According to the finance ministry, this puts the deficit at nine percent of GDP, which in turn should limit rising public debt, the exponential increase in prices, and the decline in competitiveness of the Egyptian economy. But we cannot understand the nature of the budget and its social impact by looking at the deficit alone. We need to dig deeper into some details in order to assess the budget’s potential impact on people and society.

Starting with spending, we find that just three items still account for 80 percent of all expenditure: civil service and public sector wages, estimated at LE218 billion this year (25 percent of all spending); debt service of LE244 billion (28 percent of all spending); and subsidies, estimated at LE231 billion (27 percent of spending). This leaves just 20 percent of the budget for all other public spending, a meager percentage that doesn’t give the government much leeway for action.

The most serious outcome of this structural imbalance is that only LE75 billion is directed toward investment spending, equal to about 8.5 percent of total expenditures. This means that private investment must meet the finance gap.

But the current state of confusion in investment policies and laws is not conducive to achieving a breakthrough. On the other hand, spending on government wages increased just 5.3 percent on last year’s projections, indicating the government’s intention to limit exponential increases in this item, while spending on subsidies is down one percent from last year’s projected budget (although 15 percent over actual spending on subsidies last year according to the finance ministry). Those adjustments come from decreases in energy subsidies due to the decline in global fuel prices, while providing increased support for programmes that target the poor directly.

As to the revenue side, things are less clear and, in my view, unrealistic. The state expects to bring in LE622 billion this year, an increase of 13.5 percent over last year’s anticipated revenues, two-thirds from taxes (LE422 billion) and one-third from other revenues (LE197 billion). But I fear that the desire to reduce the deficit to nine percent of GDP has led us either to severely overestimate potential revenue or that the state aims to pursue an onerous taxation style to reach these record numbers.

So, if we consider the significance of that LE422 billion in anticipated tax revenues this year, we find that this is a 16 percent increase on last year’s anticipated tax revenue and, according to the finance ministry, a 33-percent increase compared taxes actually collected last year. I don’t know if this increase is realistic or overly optimistic, or if it signals an intention to take what might be too big of a bite out of economic and commercial activity in light of the ongoing economic slowdown.

This sharp increase in projected tax revenue is even more mysterious considering that the state has put a two-year moratorium on the stock exchange capital gains tax and reduced the income tax rate from 30 to 22.5 percent. So where will these increased revenues come from? The same question is posed by the projected increase in non-tax revenue, up to LE197 billion this year from an anticipated LE160 billion last year. This is similarly extremely optimistic.

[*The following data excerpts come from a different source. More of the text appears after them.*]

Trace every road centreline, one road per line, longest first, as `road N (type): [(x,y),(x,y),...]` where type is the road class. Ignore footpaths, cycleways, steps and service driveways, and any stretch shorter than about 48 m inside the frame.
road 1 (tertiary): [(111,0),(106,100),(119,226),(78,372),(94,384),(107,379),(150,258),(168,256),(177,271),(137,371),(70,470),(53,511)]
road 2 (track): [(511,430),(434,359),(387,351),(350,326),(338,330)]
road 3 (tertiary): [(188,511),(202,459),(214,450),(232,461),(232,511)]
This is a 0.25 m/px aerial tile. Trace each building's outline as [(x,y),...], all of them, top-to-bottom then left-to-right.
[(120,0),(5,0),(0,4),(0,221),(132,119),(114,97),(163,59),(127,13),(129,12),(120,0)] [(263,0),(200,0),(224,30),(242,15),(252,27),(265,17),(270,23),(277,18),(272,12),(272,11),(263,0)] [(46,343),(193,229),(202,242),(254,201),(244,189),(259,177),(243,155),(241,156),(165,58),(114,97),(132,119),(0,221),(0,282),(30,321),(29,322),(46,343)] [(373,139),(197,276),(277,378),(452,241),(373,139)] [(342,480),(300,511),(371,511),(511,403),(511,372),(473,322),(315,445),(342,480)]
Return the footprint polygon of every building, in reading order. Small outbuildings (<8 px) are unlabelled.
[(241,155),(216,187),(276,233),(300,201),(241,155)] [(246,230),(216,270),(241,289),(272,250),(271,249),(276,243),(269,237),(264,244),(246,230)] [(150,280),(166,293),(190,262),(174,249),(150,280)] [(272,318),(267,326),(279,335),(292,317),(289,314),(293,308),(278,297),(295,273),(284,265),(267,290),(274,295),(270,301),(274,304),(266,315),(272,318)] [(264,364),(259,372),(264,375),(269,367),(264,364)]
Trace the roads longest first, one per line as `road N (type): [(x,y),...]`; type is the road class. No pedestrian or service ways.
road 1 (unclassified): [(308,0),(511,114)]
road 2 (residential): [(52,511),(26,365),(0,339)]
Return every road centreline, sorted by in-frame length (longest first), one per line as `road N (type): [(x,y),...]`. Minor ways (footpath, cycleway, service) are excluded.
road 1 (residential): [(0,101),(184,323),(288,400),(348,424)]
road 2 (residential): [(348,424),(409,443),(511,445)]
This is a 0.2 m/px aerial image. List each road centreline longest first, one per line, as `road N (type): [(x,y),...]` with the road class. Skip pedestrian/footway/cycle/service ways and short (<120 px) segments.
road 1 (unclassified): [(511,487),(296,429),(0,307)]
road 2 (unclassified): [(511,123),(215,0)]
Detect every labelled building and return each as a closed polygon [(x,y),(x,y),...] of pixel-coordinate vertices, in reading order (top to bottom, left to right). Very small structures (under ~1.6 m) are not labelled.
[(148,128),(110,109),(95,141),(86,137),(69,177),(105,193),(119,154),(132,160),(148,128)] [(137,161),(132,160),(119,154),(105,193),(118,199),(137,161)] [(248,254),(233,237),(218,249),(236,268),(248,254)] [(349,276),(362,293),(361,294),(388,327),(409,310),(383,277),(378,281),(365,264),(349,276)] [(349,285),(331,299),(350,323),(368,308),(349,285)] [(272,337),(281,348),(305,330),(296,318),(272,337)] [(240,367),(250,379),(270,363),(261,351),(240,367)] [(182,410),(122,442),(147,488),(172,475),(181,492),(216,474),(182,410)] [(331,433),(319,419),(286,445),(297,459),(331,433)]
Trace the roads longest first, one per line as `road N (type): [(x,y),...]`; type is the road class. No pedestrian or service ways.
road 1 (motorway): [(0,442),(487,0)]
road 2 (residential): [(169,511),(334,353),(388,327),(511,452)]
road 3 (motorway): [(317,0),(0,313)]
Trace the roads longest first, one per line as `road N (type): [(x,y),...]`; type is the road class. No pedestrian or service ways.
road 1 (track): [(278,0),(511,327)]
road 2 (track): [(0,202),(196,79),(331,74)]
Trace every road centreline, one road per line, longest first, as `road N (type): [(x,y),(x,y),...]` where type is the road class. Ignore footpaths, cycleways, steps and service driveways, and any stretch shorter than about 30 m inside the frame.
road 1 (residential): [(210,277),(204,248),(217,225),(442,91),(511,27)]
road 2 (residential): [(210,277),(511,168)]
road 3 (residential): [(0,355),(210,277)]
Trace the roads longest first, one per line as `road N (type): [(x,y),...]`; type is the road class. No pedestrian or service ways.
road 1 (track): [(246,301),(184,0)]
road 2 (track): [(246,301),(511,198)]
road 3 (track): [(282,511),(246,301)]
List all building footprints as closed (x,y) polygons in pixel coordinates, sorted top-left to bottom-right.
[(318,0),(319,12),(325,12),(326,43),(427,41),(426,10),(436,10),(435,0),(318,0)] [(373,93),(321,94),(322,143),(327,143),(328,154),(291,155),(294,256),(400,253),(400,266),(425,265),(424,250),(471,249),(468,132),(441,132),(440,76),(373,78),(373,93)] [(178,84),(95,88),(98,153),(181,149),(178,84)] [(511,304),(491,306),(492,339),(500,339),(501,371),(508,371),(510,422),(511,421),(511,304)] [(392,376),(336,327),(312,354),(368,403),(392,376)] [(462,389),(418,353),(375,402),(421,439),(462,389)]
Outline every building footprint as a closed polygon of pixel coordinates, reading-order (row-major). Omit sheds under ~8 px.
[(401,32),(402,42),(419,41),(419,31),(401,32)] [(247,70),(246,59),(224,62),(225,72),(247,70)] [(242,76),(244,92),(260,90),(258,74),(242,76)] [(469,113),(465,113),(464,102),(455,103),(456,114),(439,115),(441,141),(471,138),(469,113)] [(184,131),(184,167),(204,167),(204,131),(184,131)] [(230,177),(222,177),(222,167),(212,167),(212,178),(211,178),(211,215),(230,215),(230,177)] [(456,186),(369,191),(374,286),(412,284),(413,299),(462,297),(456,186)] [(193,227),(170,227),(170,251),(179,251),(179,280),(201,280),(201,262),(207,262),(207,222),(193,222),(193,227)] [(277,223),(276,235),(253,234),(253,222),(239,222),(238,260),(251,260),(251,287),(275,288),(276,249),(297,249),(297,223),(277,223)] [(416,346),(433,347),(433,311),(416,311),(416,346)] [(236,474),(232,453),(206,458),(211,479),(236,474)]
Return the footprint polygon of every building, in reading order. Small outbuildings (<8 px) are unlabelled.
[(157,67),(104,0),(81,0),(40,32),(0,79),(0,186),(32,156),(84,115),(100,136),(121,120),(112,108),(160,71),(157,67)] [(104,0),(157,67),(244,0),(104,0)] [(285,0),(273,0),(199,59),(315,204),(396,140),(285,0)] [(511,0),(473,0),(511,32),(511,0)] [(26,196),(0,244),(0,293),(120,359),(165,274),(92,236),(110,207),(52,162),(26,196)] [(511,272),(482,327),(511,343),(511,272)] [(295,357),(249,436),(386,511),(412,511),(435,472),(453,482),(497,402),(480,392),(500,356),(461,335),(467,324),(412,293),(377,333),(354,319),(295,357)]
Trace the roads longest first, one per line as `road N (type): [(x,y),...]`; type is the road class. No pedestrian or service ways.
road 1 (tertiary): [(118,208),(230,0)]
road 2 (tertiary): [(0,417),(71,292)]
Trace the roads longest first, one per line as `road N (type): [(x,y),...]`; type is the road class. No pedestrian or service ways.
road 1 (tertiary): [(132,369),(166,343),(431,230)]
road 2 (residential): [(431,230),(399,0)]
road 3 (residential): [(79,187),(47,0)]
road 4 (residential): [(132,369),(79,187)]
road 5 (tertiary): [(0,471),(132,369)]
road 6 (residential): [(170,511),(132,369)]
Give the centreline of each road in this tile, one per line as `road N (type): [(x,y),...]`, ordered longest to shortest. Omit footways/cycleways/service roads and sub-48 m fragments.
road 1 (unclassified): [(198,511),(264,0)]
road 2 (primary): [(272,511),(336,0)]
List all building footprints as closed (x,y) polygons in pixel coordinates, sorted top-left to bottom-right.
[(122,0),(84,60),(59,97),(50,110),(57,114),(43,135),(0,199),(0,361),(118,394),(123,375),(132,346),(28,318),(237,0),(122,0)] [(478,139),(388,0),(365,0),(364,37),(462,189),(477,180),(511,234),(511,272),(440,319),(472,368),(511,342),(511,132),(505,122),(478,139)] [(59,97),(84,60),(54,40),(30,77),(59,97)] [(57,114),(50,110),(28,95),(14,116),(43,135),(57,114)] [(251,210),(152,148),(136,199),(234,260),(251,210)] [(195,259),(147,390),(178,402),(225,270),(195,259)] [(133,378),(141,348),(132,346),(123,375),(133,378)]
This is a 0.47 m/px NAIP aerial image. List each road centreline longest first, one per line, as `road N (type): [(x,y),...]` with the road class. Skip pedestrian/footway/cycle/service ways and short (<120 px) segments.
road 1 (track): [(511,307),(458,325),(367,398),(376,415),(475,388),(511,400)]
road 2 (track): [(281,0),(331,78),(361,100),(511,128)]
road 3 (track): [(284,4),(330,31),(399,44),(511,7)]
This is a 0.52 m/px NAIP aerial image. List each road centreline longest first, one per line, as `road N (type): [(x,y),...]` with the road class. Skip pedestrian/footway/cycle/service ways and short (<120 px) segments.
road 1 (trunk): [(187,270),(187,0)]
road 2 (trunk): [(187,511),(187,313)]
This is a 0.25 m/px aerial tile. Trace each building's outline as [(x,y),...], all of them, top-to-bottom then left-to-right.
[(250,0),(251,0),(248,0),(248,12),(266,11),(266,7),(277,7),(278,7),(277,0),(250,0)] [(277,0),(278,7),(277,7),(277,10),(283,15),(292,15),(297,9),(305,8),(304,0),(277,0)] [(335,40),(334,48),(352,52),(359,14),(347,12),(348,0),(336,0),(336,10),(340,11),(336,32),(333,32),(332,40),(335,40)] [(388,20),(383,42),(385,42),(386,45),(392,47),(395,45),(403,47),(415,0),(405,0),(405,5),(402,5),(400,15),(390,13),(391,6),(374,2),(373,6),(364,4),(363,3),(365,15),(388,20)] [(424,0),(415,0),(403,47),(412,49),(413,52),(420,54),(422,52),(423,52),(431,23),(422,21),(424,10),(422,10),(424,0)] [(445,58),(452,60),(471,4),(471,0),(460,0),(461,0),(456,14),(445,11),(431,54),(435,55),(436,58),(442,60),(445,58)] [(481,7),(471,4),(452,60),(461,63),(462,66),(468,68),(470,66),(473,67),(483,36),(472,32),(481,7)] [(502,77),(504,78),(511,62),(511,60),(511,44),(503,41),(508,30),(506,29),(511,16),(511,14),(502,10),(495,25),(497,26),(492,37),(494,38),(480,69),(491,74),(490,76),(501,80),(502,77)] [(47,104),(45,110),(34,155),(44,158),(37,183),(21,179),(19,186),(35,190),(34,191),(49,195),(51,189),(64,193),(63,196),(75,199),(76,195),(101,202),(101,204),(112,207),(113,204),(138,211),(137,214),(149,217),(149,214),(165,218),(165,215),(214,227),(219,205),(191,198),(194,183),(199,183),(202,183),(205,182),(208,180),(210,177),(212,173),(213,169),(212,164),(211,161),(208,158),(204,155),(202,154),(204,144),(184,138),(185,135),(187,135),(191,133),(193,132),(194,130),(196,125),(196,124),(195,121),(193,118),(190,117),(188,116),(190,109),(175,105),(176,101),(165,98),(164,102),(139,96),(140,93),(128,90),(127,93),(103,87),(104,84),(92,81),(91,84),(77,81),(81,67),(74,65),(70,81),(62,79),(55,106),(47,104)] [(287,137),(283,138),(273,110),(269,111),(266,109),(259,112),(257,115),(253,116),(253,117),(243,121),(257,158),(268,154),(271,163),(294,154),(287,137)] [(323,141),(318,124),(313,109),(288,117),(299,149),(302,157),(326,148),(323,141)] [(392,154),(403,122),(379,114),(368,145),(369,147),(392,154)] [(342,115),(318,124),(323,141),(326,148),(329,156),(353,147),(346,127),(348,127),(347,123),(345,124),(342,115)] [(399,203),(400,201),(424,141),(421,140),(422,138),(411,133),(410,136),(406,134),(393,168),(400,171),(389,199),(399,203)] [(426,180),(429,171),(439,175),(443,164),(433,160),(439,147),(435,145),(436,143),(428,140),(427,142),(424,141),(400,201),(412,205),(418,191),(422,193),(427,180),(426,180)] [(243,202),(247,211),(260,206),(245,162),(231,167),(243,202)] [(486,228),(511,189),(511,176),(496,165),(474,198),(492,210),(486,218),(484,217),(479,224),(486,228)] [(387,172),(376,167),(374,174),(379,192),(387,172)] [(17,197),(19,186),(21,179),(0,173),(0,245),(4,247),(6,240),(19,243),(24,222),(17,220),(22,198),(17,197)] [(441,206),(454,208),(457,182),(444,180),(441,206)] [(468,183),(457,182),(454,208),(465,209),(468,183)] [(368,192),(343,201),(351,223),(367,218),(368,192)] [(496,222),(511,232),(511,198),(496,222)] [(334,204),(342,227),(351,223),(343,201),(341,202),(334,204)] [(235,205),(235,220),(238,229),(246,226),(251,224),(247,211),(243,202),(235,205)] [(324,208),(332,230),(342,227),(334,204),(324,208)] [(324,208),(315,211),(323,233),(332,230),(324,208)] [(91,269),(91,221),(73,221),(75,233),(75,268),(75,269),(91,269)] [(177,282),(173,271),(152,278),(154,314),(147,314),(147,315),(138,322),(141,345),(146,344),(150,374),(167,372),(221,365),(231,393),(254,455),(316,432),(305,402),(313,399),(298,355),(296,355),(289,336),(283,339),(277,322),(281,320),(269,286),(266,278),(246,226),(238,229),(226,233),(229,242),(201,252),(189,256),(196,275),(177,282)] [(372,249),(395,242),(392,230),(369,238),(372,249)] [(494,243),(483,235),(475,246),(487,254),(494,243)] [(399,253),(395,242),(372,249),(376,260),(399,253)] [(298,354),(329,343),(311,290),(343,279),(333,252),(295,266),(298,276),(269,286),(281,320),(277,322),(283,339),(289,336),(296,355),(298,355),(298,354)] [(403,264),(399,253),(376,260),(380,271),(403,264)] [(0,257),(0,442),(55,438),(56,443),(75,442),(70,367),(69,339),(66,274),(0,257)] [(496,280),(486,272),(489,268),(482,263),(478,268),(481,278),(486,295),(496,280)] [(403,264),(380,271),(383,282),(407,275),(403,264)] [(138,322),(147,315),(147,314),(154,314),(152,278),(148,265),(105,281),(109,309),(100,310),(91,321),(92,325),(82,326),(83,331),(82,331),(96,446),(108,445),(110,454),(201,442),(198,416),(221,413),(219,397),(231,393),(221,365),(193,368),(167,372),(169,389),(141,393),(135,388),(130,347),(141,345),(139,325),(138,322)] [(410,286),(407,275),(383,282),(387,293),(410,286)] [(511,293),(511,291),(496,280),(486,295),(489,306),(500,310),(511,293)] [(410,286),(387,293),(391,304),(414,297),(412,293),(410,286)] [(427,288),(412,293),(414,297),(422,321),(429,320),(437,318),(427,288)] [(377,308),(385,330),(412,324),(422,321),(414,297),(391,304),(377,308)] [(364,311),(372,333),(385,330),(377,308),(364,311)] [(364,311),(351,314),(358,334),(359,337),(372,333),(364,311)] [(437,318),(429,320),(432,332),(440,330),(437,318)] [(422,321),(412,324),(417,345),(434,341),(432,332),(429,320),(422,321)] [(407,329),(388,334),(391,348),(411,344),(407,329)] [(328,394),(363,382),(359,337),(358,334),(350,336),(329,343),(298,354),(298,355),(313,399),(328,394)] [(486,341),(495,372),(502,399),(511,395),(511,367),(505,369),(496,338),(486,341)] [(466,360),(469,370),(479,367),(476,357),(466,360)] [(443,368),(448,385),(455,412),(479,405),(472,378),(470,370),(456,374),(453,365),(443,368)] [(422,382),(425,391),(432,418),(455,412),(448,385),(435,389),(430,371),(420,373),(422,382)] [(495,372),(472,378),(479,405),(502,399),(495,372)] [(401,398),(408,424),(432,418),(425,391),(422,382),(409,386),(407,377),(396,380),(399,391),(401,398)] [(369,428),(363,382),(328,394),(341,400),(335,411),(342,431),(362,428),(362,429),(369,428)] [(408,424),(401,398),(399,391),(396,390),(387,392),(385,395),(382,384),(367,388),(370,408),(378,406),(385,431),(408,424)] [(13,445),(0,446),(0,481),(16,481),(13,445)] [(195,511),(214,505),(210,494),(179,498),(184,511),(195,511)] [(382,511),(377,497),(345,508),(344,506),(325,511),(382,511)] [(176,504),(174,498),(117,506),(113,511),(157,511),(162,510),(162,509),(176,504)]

There are undoubtedly positive aspects in this year’s budget: limits on government wage increases, more subsidies that target the poor, and less reliance on unknown foreign grants. However, the drive to reduce the deficit to nine percent of GDP means that the few resources available for public investment and social spending have shrunk beyond what low-income Egyptians can bear, and that projected tax and other revenues are unrealistically high and may damage the prospects for an economic recovery.

The dialogue continues, and there may be persuasive answers to these questions.

The writer holds a PhD in financial law from the London School of Economics. He is a former deputy prime minister, former chairman of the Egyptian Financial Supervisory Authority and former chairman of the General Authority for Investments.

This article was published in Arabic in El-Shorouq newspaper on Tuesday, 14 July.